Electra may be a variable star, and it appears in the New Catalogue of Suspected Variable Stars as NSV 15755.
Low amplitude variability of the brightness of Electra was detected by Kepler/K2, and Fourier analysis of the star's light curve shows several periods of oscillation, the strongest being 1.107 and 1.165 days. The International Variable Star Index classifies it as a slowly pulsating B star.

Infrared observations of this star showed an excess level of radiation equal to about 0.5 magnitudes. This emission is probably from a gaseous disk created by radiation-driven mass loss and rapid rotation of the star. These disks are created by an ejection of material roughly every ten years, which then settles into the equatorial plane about the star. However, the bright nebulosity that surrounds this star makes the observation uncertain.

==Nomenclature==

17 Tauri is the star's Flamsteed designation.

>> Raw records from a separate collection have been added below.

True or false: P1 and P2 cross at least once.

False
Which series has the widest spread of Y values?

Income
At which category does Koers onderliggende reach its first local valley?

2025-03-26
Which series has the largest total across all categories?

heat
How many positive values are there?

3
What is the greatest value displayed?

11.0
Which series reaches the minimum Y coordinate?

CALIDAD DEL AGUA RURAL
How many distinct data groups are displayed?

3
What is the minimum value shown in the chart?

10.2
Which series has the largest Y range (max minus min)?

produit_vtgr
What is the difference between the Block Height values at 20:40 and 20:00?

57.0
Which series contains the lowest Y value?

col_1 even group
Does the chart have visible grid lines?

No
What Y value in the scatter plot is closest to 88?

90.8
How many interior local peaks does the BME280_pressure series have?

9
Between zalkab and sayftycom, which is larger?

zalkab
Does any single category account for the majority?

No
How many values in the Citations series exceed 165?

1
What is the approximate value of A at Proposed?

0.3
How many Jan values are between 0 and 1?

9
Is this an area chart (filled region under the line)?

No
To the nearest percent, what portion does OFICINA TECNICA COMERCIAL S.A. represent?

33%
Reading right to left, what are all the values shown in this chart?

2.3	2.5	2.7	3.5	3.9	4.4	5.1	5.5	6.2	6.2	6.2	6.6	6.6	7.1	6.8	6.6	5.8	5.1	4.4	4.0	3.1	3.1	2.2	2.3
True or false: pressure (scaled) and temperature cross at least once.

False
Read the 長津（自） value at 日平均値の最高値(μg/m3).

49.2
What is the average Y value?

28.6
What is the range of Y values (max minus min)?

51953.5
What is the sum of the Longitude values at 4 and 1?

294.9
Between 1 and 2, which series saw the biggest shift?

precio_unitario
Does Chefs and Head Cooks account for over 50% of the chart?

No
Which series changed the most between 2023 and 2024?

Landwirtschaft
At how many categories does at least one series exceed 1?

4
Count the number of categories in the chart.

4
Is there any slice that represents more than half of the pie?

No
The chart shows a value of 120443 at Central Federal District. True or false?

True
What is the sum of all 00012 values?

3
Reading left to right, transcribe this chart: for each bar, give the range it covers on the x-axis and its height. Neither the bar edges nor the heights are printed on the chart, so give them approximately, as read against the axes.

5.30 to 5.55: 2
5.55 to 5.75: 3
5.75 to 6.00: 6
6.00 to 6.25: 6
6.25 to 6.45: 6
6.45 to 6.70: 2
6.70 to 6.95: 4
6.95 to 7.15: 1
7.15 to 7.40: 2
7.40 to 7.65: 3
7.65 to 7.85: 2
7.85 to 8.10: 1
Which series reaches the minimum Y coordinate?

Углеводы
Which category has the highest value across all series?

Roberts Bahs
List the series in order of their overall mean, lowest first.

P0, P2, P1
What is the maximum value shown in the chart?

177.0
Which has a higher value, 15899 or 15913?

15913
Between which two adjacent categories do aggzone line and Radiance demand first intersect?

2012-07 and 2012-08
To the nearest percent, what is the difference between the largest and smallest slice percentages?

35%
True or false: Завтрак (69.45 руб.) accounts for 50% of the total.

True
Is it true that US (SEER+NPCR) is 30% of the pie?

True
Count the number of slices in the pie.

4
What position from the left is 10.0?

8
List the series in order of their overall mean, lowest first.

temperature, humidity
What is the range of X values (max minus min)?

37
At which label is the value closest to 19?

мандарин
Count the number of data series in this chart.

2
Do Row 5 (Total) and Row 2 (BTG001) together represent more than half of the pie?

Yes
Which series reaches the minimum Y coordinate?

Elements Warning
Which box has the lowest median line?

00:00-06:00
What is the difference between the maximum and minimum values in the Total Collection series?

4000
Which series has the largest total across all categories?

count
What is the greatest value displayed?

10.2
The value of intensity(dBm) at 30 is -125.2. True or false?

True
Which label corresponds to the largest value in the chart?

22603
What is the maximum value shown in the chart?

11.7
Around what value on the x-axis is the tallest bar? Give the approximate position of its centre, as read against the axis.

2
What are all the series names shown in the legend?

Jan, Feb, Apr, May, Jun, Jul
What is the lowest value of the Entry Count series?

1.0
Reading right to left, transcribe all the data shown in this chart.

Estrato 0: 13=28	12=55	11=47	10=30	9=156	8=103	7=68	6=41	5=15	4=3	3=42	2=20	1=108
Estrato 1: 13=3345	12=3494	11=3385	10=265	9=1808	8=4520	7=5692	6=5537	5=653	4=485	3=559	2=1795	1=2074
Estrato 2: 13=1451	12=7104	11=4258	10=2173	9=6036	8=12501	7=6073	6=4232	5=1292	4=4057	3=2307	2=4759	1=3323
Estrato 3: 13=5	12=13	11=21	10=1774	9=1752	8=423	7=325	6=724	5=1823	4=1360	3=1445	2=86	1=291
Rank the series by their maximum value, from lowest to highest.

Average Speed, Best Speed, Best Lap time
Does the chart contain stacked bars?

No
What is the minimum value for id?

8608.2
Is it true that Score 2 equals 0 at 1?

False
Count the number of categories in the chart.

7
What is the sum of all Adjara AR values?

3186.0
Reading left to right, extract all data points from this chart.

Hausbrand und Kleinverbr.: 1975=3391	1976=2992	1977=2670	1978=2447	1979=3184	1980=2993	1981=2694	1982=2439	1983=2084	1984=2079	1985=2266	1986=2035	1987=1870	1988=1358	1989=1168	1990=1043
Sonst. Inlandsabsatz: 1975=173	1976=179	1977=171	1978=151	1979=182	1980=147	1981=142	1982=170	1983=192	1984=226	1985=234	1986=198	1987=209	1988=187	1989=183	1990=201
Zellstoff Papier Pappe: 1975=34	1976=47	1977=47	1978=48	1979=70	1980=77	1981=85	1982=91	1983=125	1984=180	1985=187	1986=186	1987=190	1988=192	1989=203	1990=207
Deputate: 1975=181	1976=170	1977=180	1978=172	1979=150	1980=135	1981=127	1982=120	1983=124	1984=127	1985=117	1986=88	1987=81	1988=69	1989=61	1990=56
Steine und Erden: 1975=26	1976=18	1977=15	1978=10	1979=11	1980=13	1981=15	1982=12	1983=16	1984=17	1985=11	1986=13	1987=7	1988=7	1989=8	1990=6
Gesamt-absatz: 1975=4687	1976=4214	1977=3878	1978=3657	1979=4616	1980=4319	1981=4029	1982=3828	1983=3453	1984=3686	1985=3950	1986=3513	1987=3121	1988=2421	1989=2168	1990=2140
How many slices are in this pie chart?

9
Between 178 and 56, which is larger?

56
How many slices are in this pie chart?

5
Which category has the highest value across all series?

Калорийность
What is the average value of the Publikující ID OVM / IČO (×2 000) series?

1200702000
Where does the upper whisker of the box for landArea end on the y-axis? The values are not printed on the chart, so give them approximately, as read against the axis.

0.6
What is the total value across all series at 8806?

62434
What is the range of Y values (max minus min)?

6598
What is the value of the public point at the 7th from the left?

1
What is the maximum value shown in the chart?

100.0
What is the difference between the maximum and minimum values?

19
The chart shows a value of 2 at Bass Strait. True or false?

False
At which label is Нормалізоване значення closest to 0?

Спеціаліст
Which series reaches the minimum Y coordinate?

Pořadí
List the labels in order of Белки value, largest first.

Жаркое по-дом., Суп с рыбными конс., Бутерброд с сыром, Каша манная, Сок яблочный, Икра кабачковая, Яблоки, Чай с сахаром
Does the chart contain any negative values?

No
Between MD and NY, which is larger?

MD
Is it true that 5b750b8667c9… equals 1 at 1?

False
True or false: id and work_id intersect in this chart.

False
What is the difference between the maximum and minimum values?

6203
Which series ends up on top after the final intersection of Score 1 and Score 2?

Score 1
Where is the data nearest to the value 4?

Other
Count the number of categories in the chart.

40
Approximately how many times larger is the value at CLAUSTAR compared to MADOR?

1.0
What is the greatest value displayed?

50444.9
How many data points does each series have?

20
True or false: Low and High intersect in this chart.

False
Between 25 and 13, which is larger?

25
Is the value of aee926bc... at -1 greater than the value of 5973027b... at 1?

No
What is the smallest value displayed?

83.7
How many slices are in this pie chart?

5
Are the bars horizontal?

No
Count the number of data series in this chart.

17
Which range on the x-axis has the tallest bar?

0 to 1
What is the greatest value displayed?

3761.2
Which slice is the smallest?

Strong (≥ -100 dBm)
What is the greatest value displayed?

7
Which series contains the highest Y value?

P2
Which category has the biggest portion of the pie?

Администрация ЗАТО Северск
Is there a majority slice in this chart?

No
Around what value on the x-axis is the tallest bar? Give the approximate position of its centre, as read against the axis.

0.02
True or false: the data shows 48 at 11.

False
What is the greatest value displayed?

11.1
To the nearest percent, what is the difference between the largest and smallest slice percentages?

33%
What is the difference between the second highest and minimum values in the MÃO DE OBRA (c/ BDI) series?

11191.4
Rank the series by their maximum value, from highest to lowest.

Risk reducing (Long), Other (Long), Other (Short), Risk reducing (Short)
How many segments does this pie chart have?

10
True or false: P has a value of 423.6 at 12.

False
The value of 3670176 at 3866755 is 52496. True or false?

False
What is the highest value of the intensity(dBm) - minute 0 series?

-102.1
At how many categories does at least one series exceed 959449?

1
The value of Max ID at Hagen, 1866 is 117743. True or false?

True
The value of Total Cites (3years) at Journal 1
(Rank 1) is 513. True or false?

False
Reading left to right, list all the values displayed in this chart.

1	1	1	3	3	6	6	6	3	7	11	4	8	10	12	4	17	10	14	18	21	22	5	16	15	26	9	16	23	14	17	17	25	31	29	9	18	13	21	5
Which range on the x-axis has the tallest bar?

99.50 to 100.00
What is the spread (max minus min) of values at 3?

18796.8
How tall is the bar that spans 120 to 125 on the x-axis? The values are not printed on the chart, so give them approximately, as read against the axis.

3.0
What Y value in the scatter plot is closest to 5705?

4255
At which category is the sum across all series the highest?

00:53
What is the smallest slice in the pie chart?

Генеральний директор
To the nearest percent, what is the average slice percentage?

It bore the traditional name Electra. Electra was one of the Pleiades sisters in Greek mythology. In 2016, the International Astronomical Union organized a Working Group on Star Names (WGSN) to catalogue and standardize proper names for stars. The WGSN approved the name Electra for this star on 21 August 2016 and it is now so entered in the IAU Catalog of Star Names.

===Military namesakes===
USS Electra (1843) and USS Electra (AK-21/AKA-4), were both ships of the United States Navy.